Отец диакон усмехнулся опять, повел усами, как таракан (с которым вообще представлял некоторое сходство), и вышел на улицу, проговорив себе под нос в виде одобрительного отзыва:
– Телостроение знатное!
A она, быстро перебежав двор и войдя в сени, разделявшие флигель на два отделеньица, в одном из которых жил Степан Акимович, схватилась за ручку его двери, передохнула еще раз от спеха ходьбы и вошла в комнату.
Сквозь ледяные кристаллы, заволакивавшие зеленоватые стекла низеньких окон, проникал в нее свет зимнего дня, освещая ее неряшливую и грязноватую обстановку. Крашеная под красное дерево мебель, состоявшая из дивана и четырех кресел, обитых черною волосяною материей, приставленный к стене стол, покрытый продранною клеенкой, на котором рядом со сложенною кипкой «дел» в серых сенатских обложках и X-м томом Свода законов в зеленом корешке лежали два-три нумера тогдашнего Современника и истрепанный, видимо перебывавший во многих руках, тоненький листик лондонского Колокола, – таков был этот покой, служивший кабинетом и приемною нашему «ходатаю по делам».
– Кто там? – раздался его голос из соседней, спальной его, комнаты, куда только что прошел он снять верхнее платье.
– Я! – произнесла женщина, устало опускаясь в кресло подле стола и откидывая к затылку толстый шерстяной платок, покрывавший ее голову.
– Анфиса Дмитриевна! – воскликнул он, поспешно выходя к ней. – Как это в такой час?
Она подняла на него свои голубые, отуманенные теперь глаза и с каким-то странным выражением печали и робости тихо проговорила:
– Кончился он…
Троженков качнулся на ногах:
– Помер… Ну? – глухо проговорил он, наклоняясь к самому ее лицу и жадно впиваясь ей зрачками в зрачки.
Она медленно закачала головой:
– Вчерась еще… утром, – падали чуть слышно ее слова из бледных уст, – все, до копейки… в банк… отвезли…
– Кто? Кто отвезли? – спрашивал он, бледнея в свою очередь.
– Дочка… с мужем…
– Вы мне ж говорили, что они про те деньги ничего не знают?..
– И не знали… только вчера, как ты ушел… выслала она меня из комнаты… сам он, должно, боясь часа смертного, открыл им… разговор у них был большой… Слушала я, да через дверь не расслышала… Только сказала потом бесстыжая барыня эта, что «так вернее будет»… это насчет, то есть, что увезли они эти деньги… меня опасаючись, значит!..

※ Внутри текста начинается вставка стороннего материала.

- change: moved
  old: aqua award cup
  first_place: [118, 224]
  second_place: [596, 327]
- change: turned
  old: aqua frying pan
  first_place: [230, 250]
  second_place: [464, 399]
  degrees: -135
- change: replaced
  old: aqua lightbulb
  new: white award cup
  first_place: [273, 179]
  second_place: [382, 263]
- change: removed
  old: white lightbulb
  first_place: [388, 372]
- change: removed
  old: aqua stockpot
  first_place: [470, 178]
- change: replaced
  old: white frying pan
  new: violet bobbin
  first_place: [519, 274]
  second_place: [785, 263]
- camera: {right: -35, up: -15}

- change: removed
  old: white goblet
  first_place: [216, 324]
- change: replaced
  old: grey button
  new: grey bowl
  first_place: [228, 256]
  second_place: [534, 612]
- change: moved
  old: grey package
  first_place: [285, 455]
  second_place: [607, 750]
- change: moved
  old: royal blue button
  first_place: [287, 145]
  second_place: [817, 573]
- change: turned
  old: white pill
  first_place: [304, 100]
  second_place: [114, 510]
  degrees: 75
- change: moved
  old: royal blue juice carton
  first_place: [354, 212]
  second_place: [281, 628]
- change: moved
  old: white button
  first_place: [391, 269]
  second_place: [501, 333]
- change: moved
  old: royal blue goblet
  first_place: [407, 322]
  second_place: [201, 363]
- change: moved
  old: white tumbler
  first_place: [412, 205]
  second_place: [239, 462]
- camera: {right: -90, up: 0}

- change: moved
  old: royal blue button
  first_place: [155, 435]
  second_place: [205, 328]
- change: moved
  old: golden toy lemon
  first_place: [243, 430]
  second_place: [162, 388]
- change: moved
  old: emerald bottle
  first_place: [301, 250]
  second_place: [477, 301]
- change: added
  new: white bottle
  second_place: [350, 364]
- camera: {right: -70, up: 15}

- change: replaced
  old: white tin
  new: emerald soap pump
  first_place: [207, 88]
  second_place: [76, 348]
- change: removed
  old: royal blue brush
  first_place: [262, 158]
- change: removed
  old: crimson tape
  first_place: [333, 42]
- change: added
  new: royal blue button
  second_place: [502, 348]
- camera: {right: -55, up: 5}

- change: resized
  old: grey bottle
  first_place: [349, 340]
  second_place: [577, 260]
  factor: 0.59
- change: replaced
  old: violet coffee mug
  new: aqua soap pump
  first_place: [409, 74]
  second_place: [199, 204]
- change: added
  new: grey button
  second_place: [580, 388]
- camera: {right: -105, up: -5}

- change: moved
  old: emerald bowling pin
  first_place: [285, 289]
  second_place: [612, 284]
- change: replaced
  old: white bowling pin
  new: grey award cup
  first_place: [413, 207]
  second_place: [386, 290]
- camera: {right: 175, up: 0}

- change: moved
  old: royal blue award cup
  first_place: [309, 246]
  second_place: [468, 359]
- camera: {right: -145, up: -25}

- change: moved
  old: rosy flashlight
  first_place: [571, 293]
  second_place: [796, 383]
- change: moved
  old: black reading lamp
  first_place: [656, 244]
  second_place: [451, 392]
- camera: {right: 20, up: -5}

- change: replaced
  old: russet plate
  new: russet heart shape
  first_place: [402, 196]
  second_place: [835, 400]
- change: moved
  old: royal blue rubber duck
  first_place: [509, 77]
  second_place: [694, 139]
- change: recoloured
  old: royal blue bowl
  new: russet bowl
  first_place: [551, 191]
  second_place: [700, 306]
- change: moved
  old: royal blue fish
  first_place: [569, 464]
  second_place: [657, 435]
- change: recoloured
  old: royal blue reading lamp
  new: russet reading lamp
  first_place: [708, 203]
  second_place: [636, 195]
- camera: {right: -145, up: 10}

Она говорила порывисто, нескладно, передавая ему с судорожною поспешностью то, в чем принимала участие сама и что могло быть ей лично известно из общего хода этого дела, подробно изложенного нами читателю.
Он слушал ее теперь, шагая крупными шагами из угла в угол комнаты и заставляя хрустеть один за другим каким-то гробовым звуком все суставы своих пальцев.
– Ни с чем теперь осталися, браво! – злобно захихикал он в заключение всего того, что узнал из ее сообщений. – Не захотели слушать меня: допреж того… пока хозяйкой всему были, обеспечить себя могли.
– Допреж того! – зашептала Анфиса, тревожно следя за ним все так же робким взглядом. – Грех, не могла я против благодетеля моего решиться…
– «Благодетеля», – ядовито перебил он ее, – в крепости состояли и духом и телом у хапуги того полицейского!
– Оставьте! – строго проговорила она на это, подымая голову. – Человек на столе лежит, a вы обиждать!
– Извините, государыня моя милостивая, – зашипел он, – извините, что до драгоценного сокровища вашего коснуться осмелился… Вдовою вы, значит, неутешною по форме теперь сделалися?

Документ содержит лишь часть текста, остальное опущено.